Excerpted passage:
Hey Dale Wheres yer Dirk?  Yae cannae be going aboot withoot yer Dirk in ter feet warmers? (A dirk is a knife BTW)


----------



## Elizium (Jun 25, 2004)

Nice pic Dale.  What tartan is the colors for?


----------



## antihero.zero (May 9, 2008)

Enson said:


> has anyone seen this site?
> www.warriorquest.com
> whats the verdict?



Jesus Mary n' Joseph, that was one of the funniest things I've ever seen.  Watch the videos.  Everyone should watch those videos.  And is the instructor going for a X-Men/Wolverine look in those photos?


----------



## WQI Yama Kuma (May 12, 2008)

I trained with Mr. Grove (hence the unfortunate "WQI" in my user name) for nearly eight years and then with one of his top students for a ninth.  It was about that time that I decided I was tired of playing "ninja" and I wanted something a little more grown up than the fantasy that they offer.

On a base level many of the techniques they teach are sound, but they are also missing subtle points and insights that I observed later at some of the other dojos in the Denver area.  The one skills that I am glad I learned there were his falling techniques--they are more of a stunt variety than a martial arts variety, but they have actually save me a couple of times.

If anyone has any questions about Grove or his systems, feel free to send me a private message.  I will answer any questions I can about his styles lineage, techniques, and the very cult like atmosphere that surrounds the school.


----------



## jks9199 (May 12, 2008)

WQI Yama Kuma said:


> If anyone has any questions about Grove or his systems, feel free to send me a private message.  I will answer any questions I can about his styles lineage, techniques, and the very cult like atmosphere that surrounds the school.



Would you mind expanding on some of that openly?  For example, what sort of history does he give for his material?  What sort of things does he teach?  And, especially, what's this about a cult-like atmosphere?


----------



## WQI Yama Kuma (May 13, 2008)

As for his lineage, it's never discussed at the school and questions about are deflected and not answered.  I have been to Grove's house and he openly displays photos of him with Anshu Hayes and Soke, but now I realize that those could have been from nearly any event.  I also have three of the training manuals he gave to students, as well as a two others that were before I started training with the group.  Each manual has a slightly different history of how the art was founded.  Since I am currently at my office, I do not have access to them, but if can summarize it later tonight or tomorrow.

Tasks to carry out:
(1) In the forum thread, how many years did WQI Yama Kuma train with Mr. Grove before moving on to one of his top students?
(2) Write the next part of the forum thread, picking up right after its final sentence.

Stored records:
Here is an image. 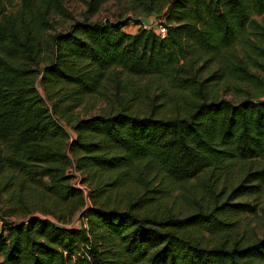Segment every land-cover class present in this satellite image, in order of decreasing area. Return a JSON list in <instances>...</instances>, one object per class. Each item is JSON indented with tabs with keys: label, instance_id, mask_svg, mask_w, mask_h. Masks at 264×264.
<instances>
[{
	"label": "trees",
	"instance_id": "1",
	"mask_svg": "<svg viewBox=\"0 0 264 264\" xmlns=\"http://www.w3.org/2000/svg\"><path fill=\"white\" fill-rule=\"evenodd\" d=\"M105 1L51 36L58 0H0V264H264L231 202L264 192V0L89 20ZM160 18L164 37L123 29ZM90 99L106 107L79 116Z\"/></svg>",
	"mask_w": 264,
	"mask_h": 264
},
{
	"label": "rangeland",
	"instance_id": "2",
	"mask_svg": "<svg viewBox=\"0 0 264 264\" xmlns=\"http://www.w3.org/2000/svg\"><path fill=\"white\" fill-rule=\"evenodd\" d=\"M4 3L5 12L8 14L14 13L17 8H19V4L21 3V0H1ZM87 0H58L57 7L58 9H54V11L50 12L51 14V23L53 24V29L49 31V35H54V33L61 32V31H67L70 27V25L75 21H80L84 17V13L87 9L86 5ZM64 9L63 13H60V8ZM123 13L124 16H132L137 18H145L143 15L140 14L139 9L131 8L129 6V3L125 0H106L101 4L98 11L90 16L91 21H116L119 19V14ZM260 20L261 17H258ZM140 27V24L135 23L134 21H131L126 25L123 29L127 33H135L138 28ZM48 33V32H47ZM46 33V34H47ZM48 35V34H47ZM201 65H204L201 64ZM252 72H255L264 79V71L259 67H252ZM122 82L125 81V77L121 75ZM129 83V81H128ZM141 84H145L146 82L140 81ZM235 83H238L235 81ZM164 83H159V87H156V84L151 83V86H153V90L156 94L160 93V89L162 86H164ZM251 86V85H250ZM110 90H115L112 86H110ZM244 89H248V84H243ZM252 87V86H251ZM223 90L220 91L221 95L225 96L226 98H241L244 94L243 91H237L236 89L231 90ZM117 90H120V93L123 92L122 87L118 88ZM236 90V91H235ZM238 93V95H237ZM241 93V94H239ZM261 98H264V93H262ZM105 103L101 99H93V100H87L84 102L81 106H79L76 109V113L79 116L85 117L92 115L94 113L99 112L101 109H104ZM238 170V169H237ZM75 177H79V173L75 174ZM251 182H246L244 184H250ZM255 184V182H252ZM86 188V192H88V186H84ZM246 189H240L236 191L233 194L234 200H231V202H247L249 203L250 207L252 208L250 211H246L244 213H241V226H245V232L248 235L255 234L257 236H262L264 234V192H261L260 194H244L240 197H237L239 193L242 191H245ZM4 196H2L3 198ZM237 197V198H235ZM1 198V199H2ZM0 199V200H1ZM254 211L256 214H254ZM30 214L31 216L35 215ZM24 218V217H23ZM22 216H13L7 221L17 222L21 221Z\"/></svg>",
	"mask_w": 264,
	"mask_h": 264
},
{
	"label": "built area",
	"instance_id": "3",
	"mask_svg": "<svg viewBox=\"0 0 264 264\" xmlns=\"http://www.w3.org/2000/svg\"><path fill=\"white\" fill-rule=\"evenodd\" d=\"M140 27H142L145 30H153L160 37H164L167 32V28L164 24L163 18L156 19L153 23H142ZM75 174H78V173L75 172ZM75 184L77 187L83 190L84 193H86V188L84 187L85 185H82L78 179L75 180Z\"/></svg>",
	"mask_w": 264,
	"mask_h": 264
}]
</instances>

Responses per task:
(1) Nearly eight years.

(2)
Another comment that should be pointed out is that when I first started the school had divisions to the students.  The guys in white gis were "samurai" and the black gis were "ninja."  The "samurai" guys learned mainly swordwork, while the "ninjas" learned primarily unarmed.  Later a third division, "kunoichi", was added and they dressed in blue gis.  About two years before I left everyone was sort of stuffed back into the "ninja" group and the multi-colored gis went away.

The style is best described as eclectic.  There are the standard joint locks (Omote Gyaku, etc) that I learned again at the Budo Taijutsu school I was at for a while, as well as throws and strikes.  The strikes, especially the kicks, are more similar to what I have seen in a karate or Tae Kwo Do school.  Everything in the unarmed section of the syllabus is aligned along elemental paths--Earth was strength/stability, Water was mobility, Fire was aggression, Wind was evasion, and Void represented adaptability.  From a movement point, Earth stood still, Water moved to the 45 degree angles, Fire moved forward, and Wind spun around in a circle.

The school is also heavy into acrobatics and weapons, most likely because of Grove's movie background.  He teaches what he calls four basic weapons, which are hanbo, kusarifundo, throwing spikes, and tanto.  Everyone also learns a sword "style" which are based on the type of sword you are using.  The three swords he really teaches are katana (and also twin katana), shinobigatana (a straight sword with a longer handle, I have a bokken of one if pictures are needed), and something called a "koshigatana", which always reminded me of twin wakizashis.  In addition to those weapons he also throws in a mix of staff, chain, kusari-gama, and just about anything else that looks cool.

There is also a heavy focus on acrobatics.  I never liked acrobatics, but when I was training heavily with Grove I could do handsprings off of obstacles and developed about an eight foot long jump.

Here are just some of the cult like aspects of the school:

Around brown belt (I think it's a blue belt now) everyone in the school is given a _bugo_ (warrrior name).  It is supposed to represent your fighting spirit or something.  Along with receiving the name it is expected of you that you are going to get a tattoo of your _bugo_ on your right forearm.  I didn't ever get the tattoo because I never bought in, but I know dozens of people in the Denver and Portland, OR areas who have giant animal/dragon tattoos on their forearms with the crest Grove made up.
Most of the student's don't refer to the school as a school  They call it the "Clan" and are interested in doing things for the "Clan."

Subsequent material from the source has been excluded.